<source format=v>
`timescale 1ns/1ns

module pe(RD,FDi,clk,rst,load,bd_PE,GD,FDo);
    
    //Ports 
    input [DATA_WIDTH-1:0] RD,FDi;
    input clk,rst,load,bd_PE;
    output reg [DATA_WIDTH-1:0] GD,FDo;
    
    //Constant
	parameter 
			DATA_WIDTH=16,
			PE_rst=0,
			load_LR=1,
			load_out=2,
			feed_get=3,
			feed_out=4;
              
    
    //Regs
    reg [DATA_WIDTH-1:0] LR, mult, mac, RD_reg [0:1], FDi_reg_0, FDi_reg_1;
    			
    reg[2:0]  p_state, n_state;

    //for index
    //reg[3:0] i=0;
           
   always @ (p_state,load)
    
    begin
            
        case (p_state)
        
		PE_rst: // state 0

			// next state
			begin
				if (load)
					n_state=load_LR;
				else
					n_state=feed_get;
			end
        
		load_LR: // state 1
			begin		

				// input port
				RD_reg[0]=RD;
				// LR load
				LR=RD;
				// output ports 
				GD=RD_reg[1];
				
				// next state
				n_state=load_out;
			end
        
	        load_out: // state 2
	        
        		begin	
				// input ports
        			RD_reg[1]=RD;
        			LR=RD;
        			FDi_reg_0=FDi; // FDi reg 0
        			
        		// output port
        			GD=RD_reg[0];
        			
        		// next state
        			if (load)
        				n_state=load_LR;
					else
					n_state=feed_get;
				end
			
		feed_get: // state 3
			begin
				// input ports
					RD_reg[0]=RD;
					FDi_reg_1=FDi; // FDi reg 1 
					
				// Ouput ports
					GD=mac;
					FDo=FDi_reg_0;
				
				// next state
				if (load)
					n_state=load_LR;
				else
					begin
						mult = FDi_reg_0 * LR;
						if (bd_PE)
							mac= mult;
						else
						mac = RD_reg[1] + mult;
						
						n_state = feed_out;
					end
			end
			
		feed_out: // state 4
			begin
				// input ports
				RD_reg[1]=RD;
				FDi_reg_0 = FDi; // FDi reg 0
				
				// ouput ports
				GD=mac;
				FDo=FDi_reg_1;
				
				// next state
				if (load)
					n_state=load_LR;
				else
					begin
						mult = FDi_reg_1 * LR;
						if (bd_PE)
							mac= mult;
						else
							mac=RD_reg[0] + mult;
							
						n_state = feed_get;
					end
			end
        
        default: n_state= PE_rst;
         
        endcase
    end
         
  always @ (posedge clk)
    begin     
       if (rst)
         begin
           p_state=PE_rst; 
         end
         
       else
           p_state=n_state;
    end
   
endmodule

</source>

...

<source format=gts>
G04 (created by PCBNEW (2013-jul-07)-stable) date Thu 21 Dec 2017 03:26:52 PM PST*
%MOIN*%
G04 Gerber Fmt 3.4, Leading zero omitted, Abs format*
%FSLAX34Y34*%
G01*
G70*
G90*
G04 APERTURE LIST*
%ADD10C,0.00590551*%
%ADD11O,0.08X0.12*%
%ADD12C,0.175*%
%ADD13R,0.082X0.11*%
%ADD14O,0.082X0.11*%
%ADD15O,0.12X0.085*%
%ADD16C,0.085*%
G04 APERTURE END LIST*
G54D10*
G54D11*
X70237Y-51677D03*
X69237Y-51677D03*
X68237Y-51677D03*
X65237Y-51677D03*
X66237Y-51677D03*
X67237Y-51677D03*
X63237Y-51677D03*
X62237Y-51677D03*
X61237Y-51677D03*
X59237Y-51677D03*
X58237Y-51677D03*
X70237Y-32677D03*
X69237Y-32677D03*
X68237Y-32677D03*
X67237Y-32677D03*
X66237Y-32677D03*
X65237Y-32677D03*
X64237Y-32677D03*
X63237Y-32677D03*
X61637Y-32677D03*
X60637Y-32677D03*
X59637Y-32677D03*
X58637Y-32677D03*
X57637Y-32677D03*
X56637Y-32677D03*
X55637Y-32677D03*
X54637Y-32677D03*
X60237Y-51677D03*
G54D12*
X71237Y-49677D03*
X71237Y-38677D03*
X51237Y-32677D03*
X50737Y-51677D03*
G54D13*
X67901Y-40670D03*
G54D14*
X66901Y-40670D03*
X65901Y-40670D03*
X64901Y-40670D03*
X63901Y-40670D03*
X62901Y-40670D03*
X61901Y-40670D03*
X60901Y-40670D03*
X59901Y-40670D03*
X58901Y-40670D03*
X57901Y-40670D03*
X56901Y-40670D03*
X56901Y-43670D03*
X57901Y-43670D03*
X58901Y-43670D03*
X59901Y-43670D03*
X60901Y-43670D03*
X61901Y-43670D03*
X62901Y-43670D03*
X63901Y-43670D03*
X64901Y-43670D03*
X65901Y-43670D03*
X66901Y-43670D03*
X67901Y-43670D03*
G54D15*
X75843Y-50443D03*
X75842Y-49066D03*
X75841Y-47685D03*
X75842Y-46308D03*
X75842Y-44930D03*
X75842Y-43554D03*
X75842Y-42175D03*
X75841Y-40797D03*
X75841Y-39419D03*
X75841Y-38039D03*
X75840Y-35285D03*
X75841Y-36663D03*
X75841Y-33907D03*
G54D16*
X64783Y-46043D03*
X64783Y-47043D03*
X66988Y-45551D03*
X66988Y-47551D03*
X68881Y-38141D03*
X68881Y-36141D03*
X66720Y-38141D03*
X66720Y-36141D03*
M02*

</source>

--

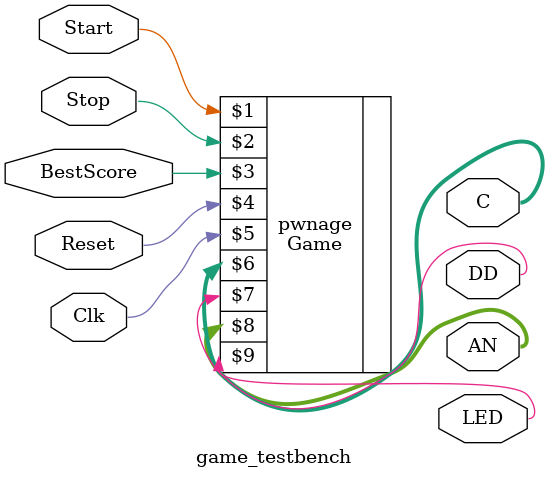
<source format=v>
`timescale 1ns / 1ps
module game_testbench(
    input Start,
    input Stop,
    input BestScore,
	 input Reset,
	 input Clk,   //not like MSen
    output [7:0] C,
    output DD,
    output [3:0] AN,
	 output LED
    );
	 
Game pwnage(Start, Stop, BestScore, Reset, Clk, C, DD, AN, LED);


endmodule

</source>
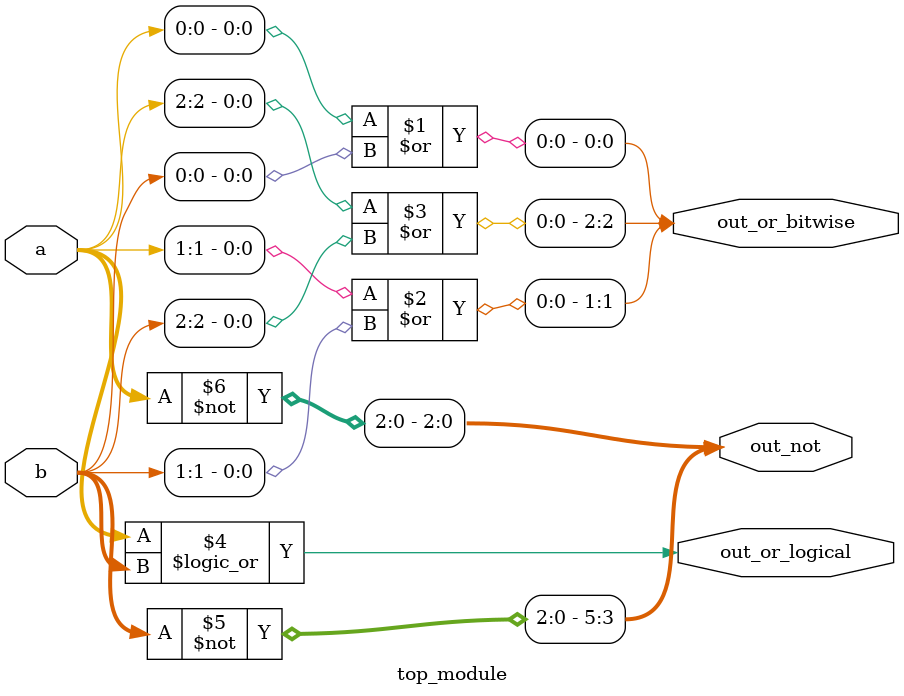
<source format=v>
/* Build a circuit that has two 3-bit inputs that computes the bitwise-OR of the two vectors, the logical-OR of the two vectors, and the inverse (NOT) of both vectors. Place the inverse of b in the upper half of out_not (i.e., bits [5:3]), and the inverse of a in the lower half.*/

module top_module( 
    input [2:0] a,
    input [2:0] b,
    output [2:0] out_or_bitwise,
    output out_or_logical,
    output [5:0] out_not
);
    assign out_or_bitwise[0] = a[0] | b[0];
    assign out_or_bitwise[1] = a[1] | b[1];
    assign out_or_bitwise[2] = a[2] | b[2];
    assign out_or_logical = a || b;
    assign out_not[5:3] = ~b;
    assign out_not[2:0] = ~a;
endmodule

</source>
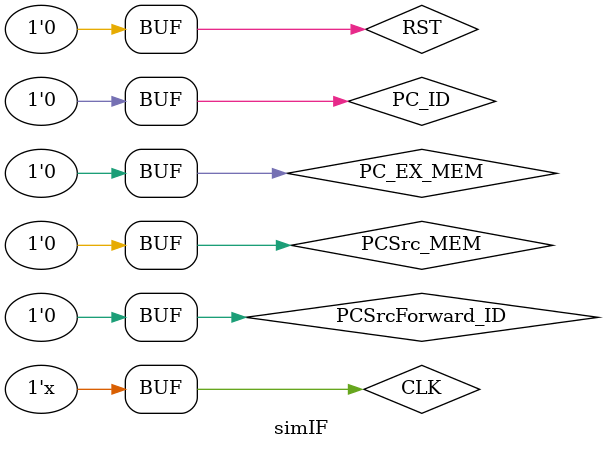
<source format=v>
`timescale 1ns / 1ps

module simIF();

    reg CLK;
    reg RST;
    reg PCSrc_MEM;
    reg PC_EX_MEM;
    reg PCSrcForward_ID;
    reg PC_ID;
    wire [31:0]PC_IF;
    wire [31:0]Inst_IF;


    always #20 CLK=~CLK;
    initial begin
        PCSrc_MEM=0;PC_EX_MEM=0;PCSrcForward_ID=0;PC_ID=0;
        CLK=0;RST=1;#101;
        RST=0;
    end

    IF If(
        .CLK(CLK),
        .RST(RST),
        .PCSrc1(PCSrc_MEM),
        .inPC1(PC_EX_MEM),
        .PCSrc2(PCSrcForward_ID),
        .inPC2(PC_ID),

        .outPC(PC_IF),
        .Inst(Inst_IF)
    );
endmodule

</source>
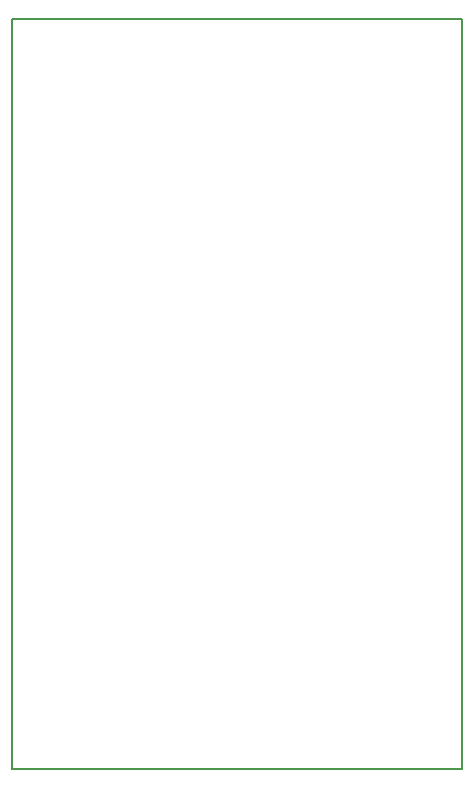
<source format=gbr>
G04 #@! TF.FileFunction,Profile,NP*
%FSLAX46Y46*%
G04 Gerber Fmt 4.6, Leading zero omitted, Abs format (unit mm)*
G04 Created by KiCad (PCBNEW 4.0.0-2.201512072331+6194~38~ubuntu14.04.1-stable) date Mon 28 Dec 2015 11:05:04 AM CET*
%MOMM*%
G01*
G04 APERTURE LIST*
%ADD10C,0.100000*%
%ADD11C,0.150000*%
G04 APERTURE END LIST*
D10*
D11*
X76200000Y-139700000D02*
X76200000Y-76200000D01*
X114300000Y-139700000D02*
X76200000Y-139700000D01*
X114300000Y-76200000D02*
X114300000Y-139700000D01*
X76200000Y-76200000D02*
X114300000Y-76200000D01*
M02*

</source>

Description of the task –
Would you output, from the records above, exactly the run of lines that starts at the line containing "X67901Y-43670D03*" and ends at the line containing "X68881Y-36141D03*", and only that run?

Answer section –
X67901Y-43670D03*
G54D15*
X75843Y-50443D03*
X75842Y-49066D03*
X75841Y-47685D03*
X75842Y-46308D03*
X75842Y-44930D03*
X75842Y-43554D03*
X75842Y-42175D03*
X75841Y-40797D03*
X75841Y-39419D03*
X75841Y-38039D03*
X75840Y-35285D03*
X75841Y-36663D03*
X75841Y-33907D03*
G54D16*
X64783Y-46043D03*
X64783Y-47043D03*
X66988Y-45551D03*
X66988Y-47551D03*
X68881Y-38141D03*
X68881Y-36141D03*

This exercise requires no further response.